Allarme meteo, non solo caldo record: “Tra poche ore si abbatterà sulla Terra”

Non c’è soltanto il caldo estremo a catturare l’attenzione in questi giorni. Nelle prossime ore, infatti, gli esperti guardano anche al Sole, da cui è partita un’espulsione di massa coronale diretta verso la Terra. Secondo le previsioni dello Space Weather Prediction Center della NOAA, il fenomeno potrebbe raggiungere il nostro pianeta nella giornata di giovedì 7 agosto, dando origine a una debole tempesta geomagnetica.

Non sono previste conseguenze significative per la popolazione o per le infrastrutture, ma l’evento potrebbe regalare uno degli spettacoli più affascinanti della natura: l’intensificazione delle aurore boreali alle alte latitudini.

Cos’è un’espulsione di massa coronale

L’evento è legato a una CME (Coronal Mass Ejection), ovvero un’espulsione di massa coronale. Si tratta di un’enorme nube di plasma composta da particelle cariche e campi magnetici che viene espulsa dagli strati più esterni dell’atmosfera del Sole in seguito a intense attività magnetiche.

Le osservazioni dei satelliti indicano che questa nube segue una traiettoria compatibile con un possibile impatto sulla magnetosfera terrestre, lo scudo naturale che protegge il nostro pianeta dalle particelle provenienti dallo spazio.

Quando una CME raggiunge la Terra, l’interazione con il campo magnetico può generare una tempesta geomagnetica, un fenomeno costantemente monitorato dalle agenzie spaziali internazionali.

Tempesta geomagnetica di classe G1

Secondo le stime della NOAA, la perturbazione prevista per il 7 agosto dovrebbe raggiungere la classe G1, il livello più basso della scala utilizzata per classificare le tempeste geomagnetiche, che va da G1 a G5.

Si tratta quindi di un fenomeno di lieve intensità, che non dovrebbe provocare effetti rilevanti sulle reti elettriche, sui sistemi di navigazione satellitare, sulle comunicazioni radio o sulla sicurezza delle persone.

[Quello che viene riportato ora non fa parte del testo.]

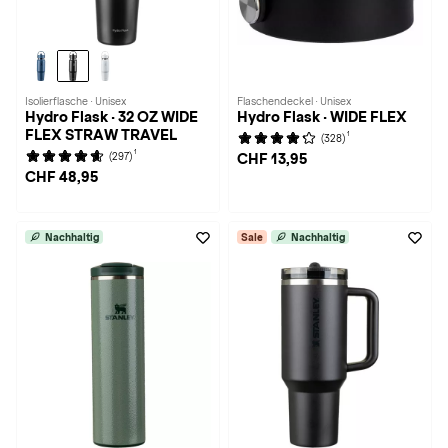
Isolierflasche · Unisex
Flaschendeckel · Unisex
Hydro Flask · 32 OZ WIDE
Hydro Flask · WIDE FLEX
FLEX STRAW TRAVEL
1
(328)
1
(297)
CHF 13,95
CHF 48,95
Nachhaltig
Sale
Nachhaltig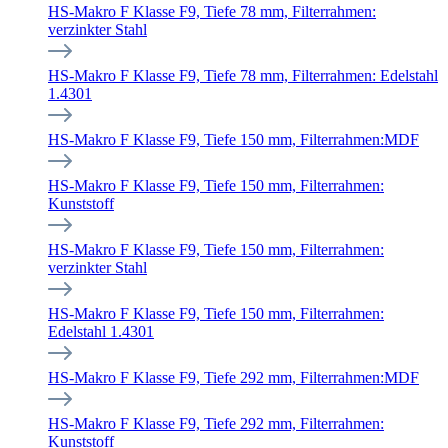
HS-Makro F Klasse F9, Tiefe 78 mm, Filterrahmen:
verzinkter Stahl
HS-Makro F Klasse F9, Tiefe 78 mm, Filterrahmen: Edelstahl
1.4301
HS-Makro F Klasse F9, Tiefe 150 mm, Filterrahmen:MDF
HS-Makro F Klasse F9, Tiefe 150 mm, Filterrahmen:
Kunststoff
HS-Makro F Klasse F9, Tiefe 150 mm, Filterrahmen:
verzinkter Stahl
HS-Makro F Klasse F9, Tiefe 150 mm, Filterrahmen:
Edelstahl 1.4301
HS-Makro F Klasse F9, Tiefe 292 mm, Filterrahmen:MDF
HS-Makro F Klasse F9, Tiefe 292 mm, Filterrahmen:
Kunststoff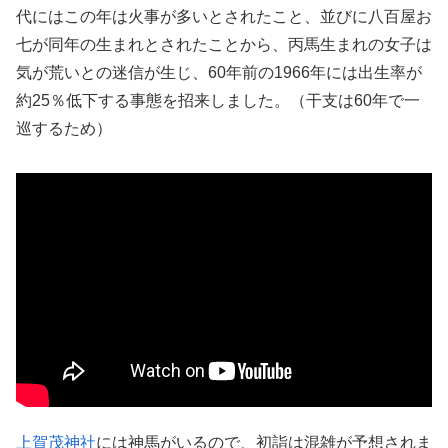
代にはこの年は火事が多いとされたこと、並びに八百屋お
七が同年の生まれとされたことから、丙馬生まれの女子は
気が荒いとの迷信が生じ、60年前の1966年には出生率が
約25％低下する事態を招来しました。（干支は60年で一
巡するため）
上賀茂神社
には神馬がいるので、初詣は混雑が予想されま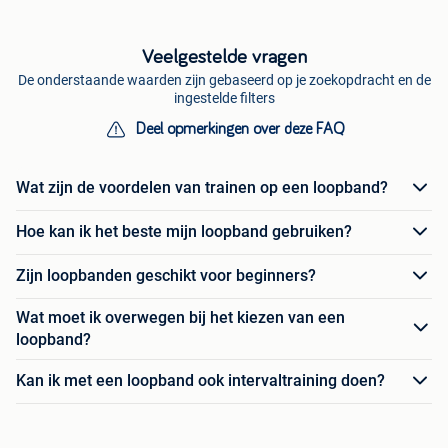
Veelgestelde vragen
De onderstaande waarden zijn gebaseerd op je zoekopdracht en de
ingestelde filters
Deel opmerkingen over deze FAQ
Wat zijn de voordelen van trainen op een loopband?
Hoe kan ik het beste mijn loopband gebruiken?
Zijn loopbanden geschikt voor beginners?
Wat moet ik overwegen bij het kiezen van een
loopband?
Kan ik met een loopband ook intervaltraining doen?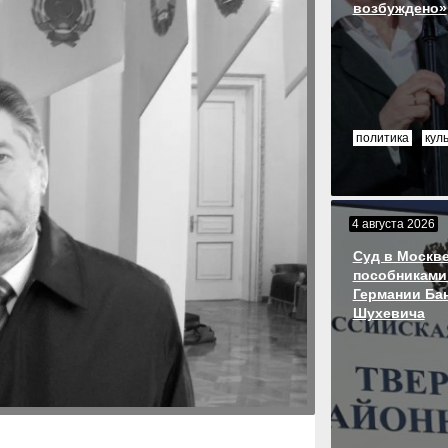
возбуждено»
политика
кул
4 августа 2026
Суд в Москве
пособниками
Германии Ба
Шухевича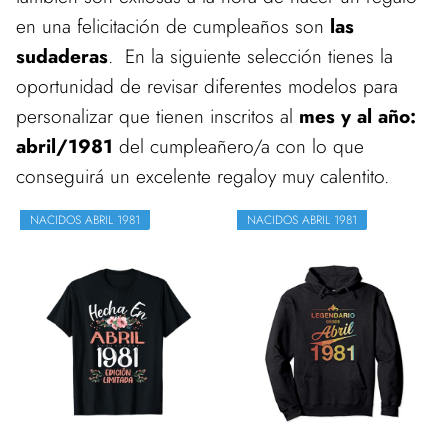
en una felicitación de cumpleaños son
las
sudaderas
. En la siguiente selección tienes la
oportunidad de revisar diferentes modelos para
personalizar que tienen inscritos al
mes y al año:
abril/1981
del cumpleañero/a con lo que
conseguirá un excelente regaloy muy calentito.
NACIDOS ABRIL 1981
NACIDOS ABRIL 1981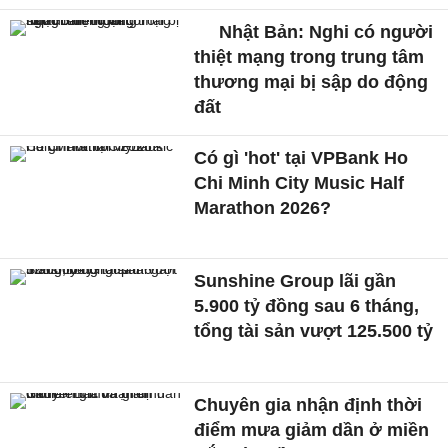
Nhật Bản: Nghi có người
thiệt mạng trong trung tâm
thương mại bị sập do động
đất
Có gì 'hot' tại VPBank Ho
Chi Minh City Music Half
Marathon 2026?
Sunshine Group lãi gần
5.900 tỷ đồng sau 6 tháng,
tổng tài sản vượt 125.500 tỷ
Chuyên gia nhận định thời
điểm mưa giảm dần ở miền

La definizione di “tempesta” potrebbe apparire allarmante, ma in questo caso indica semplicemente una moderata variazione dell’attività del campo magnetico terrestre.

Possibili aurore boreali

L’aspetto più spettacolare dell’evento riguarda la possibilità di osservare aurore boreali nelle regioni più vicine ai poli.

Quando le particelle solari penetrano nella magnetosfera vengono guidate verso le aree polari, dove interagiscono con gli atomi di ossigeno e azoto presenti nell’alta atmosfera. Da questa collisione nascono le caratteristiche scie luminose che colorano il cielo di verde, rosso, viola e rosa.

Per l’Italia, tuttavia, le probabilità di assistere al fenomeno restano molto basse, poiché le aurore associate a una tempesta di classe G1 difficilmente si spingono fino alle latitudini mediterranee.

Il Sole continua a influenzare la Terra

Anche se gli effetti attesi saranno limitati, l’arrivo della nube di plasma rappresenta un’ulteriore dimostrazione di quanto l’attività del Sole continui a influenzare il nostro pianeta.

Nelle prossime ore gli osservatori e gli esperti di meteorologia spaziale seguiranno con attenzione l’evoluzione del fenomeno per verificare l’intensità effettiva dell’interazione tra la nube solare e la magnetosfera terrestre, mentre gli appassionati di astronomia sperano che il cielo possa regalare, almeno alle latitudini più settentrionali, il suggestivo spettacolo delle aurore boreali.